W: Stary głupiec. Szczerze mówiąc to nie liczyłem, że się spotkamy. Już wiele razy prosiłem, pisałem, ale bezowocnie. Ciągle tylko ma wizje zagłady, rozmawia z niewidzialnymi istotami, odkąd pamiętam mówił, że ma przyjaciół w równoległym ze światów. Ehh... Chyba podczas jednej teleportacji wypadł mu mózg gdzieś między wymiarami!
J: Przykro mi.
W: Takie życie, pełne radości i rozczarowań... Ale obiecałem ci przecież surowce! Czego wasza gildia potrzebuje?
J: 1. Kamień się przyda.
2. Potrzebujemy desek.
3. Nie miałbyś może trochę żelaza?
4. Wezmę kryształ.
5. A masz może paszę? Przyda się naszym chowańcom.

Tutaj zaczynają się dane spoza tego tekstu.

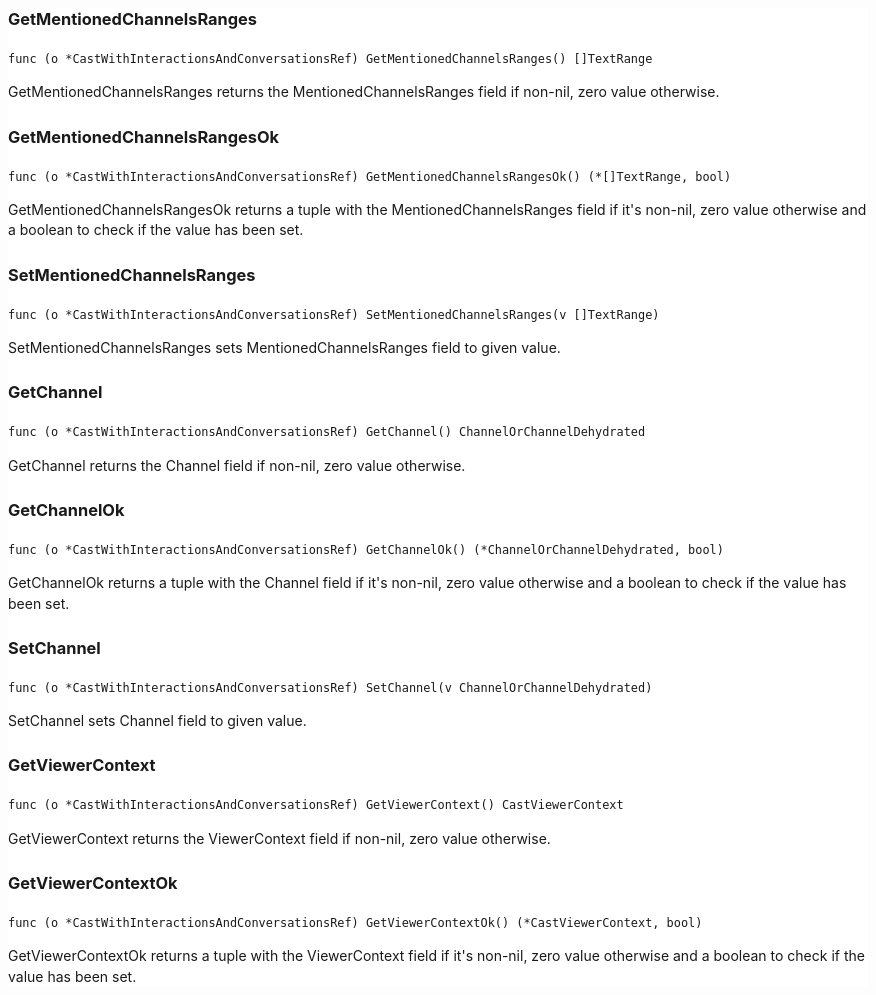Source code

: 
### GetMentionedChannelsRanges

`func (o *CastWithInteractionsAndConversationsRef) GetMentionedChannelsRanges() []TextRange`

GetMentionedChannelsRanges returns the MentionedChannelsRanges field if non-nil, zero value otherwise.

### GetMentionedChannelsRangesOk

`func (o *CastWithInteractionsAndConversationsRef) GetMentionedChannelsRangesOk() (*[]TextRange, bool)`

GetMentionedChannelsRangesOk returns a tuple with the MentionedChannelsRanges field if it's non-nil, zero value otherwise
and a boolean to check if the value has been set.

### SetMentionedChannelsRanges

`func (o *CastWithInteractionsAndConversationsRef) SetMentionedChannelsRanges(v []TextRange)`

SetMentionedChannelsRanges sets MentionedChannelsRanges field to given value.


### GetChannel

`func (o *CastWithInteractionsAndConversationsRef) GetChannel() ChannelOrChannelDehydrated`

GetChannel returns the Channel field if non-nil, zero value otherwise.

### GetChannelOk

`func (o *CastWithInteractionsAndConversationsRef) GetChannelOk() (*ChannelOrChannelDehydrated, bool)`

GetChannelOk returns a tuple with the Channel field if it's non-nil, zero value otherwise
and a boolean to check if the value has been set.

### SetChannel

`func (o *CastWithInteractionsAndConversationsRef) SetChannel(v ChannelOrChannelDehydrated)`

SetChannel sets Channel field to given value.


### GetViewerContext

`func (o *CastWithInteractionsAndConversationsRef) GetViewerContext() CastViewerContext`

GetViewerContext returns the ViewerContext field if non-nil, zero value otherwise.

### GetViewerContextOk

`func (o *CastWithInteractionsAndConversationsRef) GetViewerContextOk() (*CastViewerContext, bool)`

GetViewerContextOk returns a tuple with the ViewerContext field if it's non-nil, zero value otherwise
and a boolean to check if the value has been set.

W: (taka sama odpowiedź do każdej opcji) Zaraz przyniosę.
J: (Widzisz jak Wiland znika za drzewami, po chwili wraca niosąc surowiec i wymachując kartką papieru)
W: Zobacz! To wiadomość od Tropeleta! Musiał się tutaj teleportować i zostawić ją dla mnie niedawno... Pisze, że przeprasza za jego zachowanie i obiecuje spotkanie. Jednak nie jest taki zły.
J: O to cudownie. To ja może wezmę te surowce i zostawię cię samego z listem.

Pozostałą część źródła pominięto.